Ferenc Gyurcsány’s announcement on Monday that if the opposition parties don’t play ball he is going to the “people” and will hold a referendum on his seven points (aimed at starting housecleaning in politics and at trying to eliminate corruption) must have created havoc inside of Fidesz and the Christian Democratic parties. First, they called Gyurcsány’s suggestion “blackmail.” I have no doubt that there was an element of coercion in the suggestion, but it seems that it worked.

Fidesz needed a few hours to collect themselves, and by this morning they came up with their own idea of a referendum. But if Gyurcsány had seven points they would have eight. The eighth is a much smaller parliament. That is certainly a popular demand, but the Fidesz proposal of 200 seats is far too obvious because the magic 200 number seems to be advantageous only to Fidesz. And, of course, they didn’t just attach this demand to Gyurcsány’s seven points. For instance, they did not suggest a thorough overhaul of party financing or a satisfactory solution to the finances of youth organizations attached to the parties. They did, however, call for a ban on advertising by parties in the election campaigns. But so-called civil organizations could campaign on behalf of parties. Thus, Fidesz couldn’t advertise but the Magyar Vizsla, a notorious publication that was allegedly published by a civic group but turned out to be financed by Fides, could. This, of course, is unacceptable to the other parties. The question of campaign financing had been already discussed by the five parties and failed precisely because of this last-minute Fidesz demand.

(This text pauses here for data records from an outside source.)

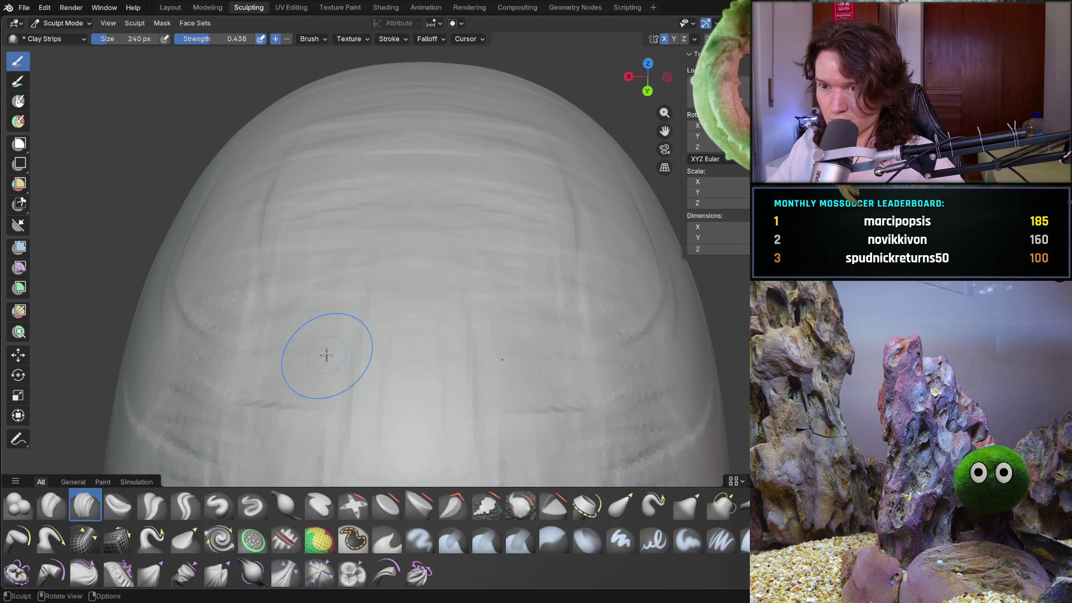
mouse_move(304, 354)
middle_down()
mouse_move(313, 277)
mouse_move(409, 296)
mouse_move(510, 233)
middle_up()
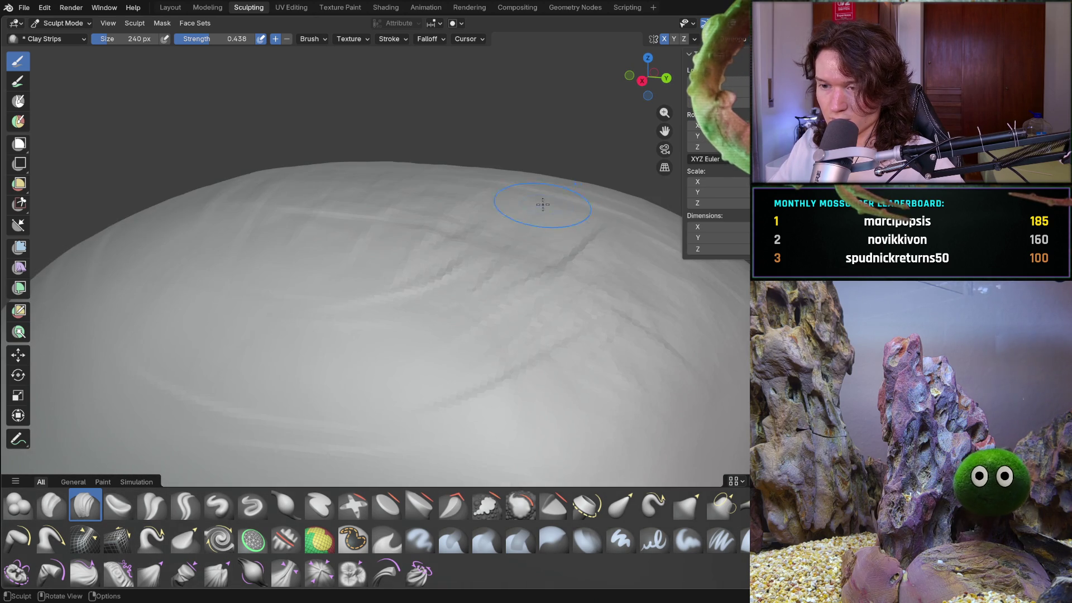
mouse_move(577, 232)
middle_down()
mouse_move(490, 336)
mouse_move(547, 253)
mouse_move(529, 134)
middle_up()
scroll(502, 224, up, 6)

So as of this morning it seemed that Fidesz wanted to have a referendum of its own. However, according to most observers, Fidesz announcement of a referendum was an empty threat because, although the two largest opposition parties have enough members in parliament to initiate such a referendum with the Electoral Committee, they don’t have the necessary simple majority in parliament to approve such a referendum. They either didn’t think things through in their great hurry or they actually forgot the rather complicated rules concerning the issue.

In any case, a few hours later the whole question became moot. The Fidesz caucus, most likely under some pressure from above, decided not to initiate (more precisely they postponed for the time being) proceedings for holding a referendum. Perhaps someone discovered that there was no possibility of having one or perhaps they realized that this would not be a good way to respond. Blackmail or no blackmail, they decided to sit down and negotiate.

This is where we stand for the time being. To me it seems that Gyurcsány won the first round, but Péter Szijjártó, Fidesz spokesman, made the dire prediction that “your (meaning the government’s) governing of this country is coming to an end.” We will see.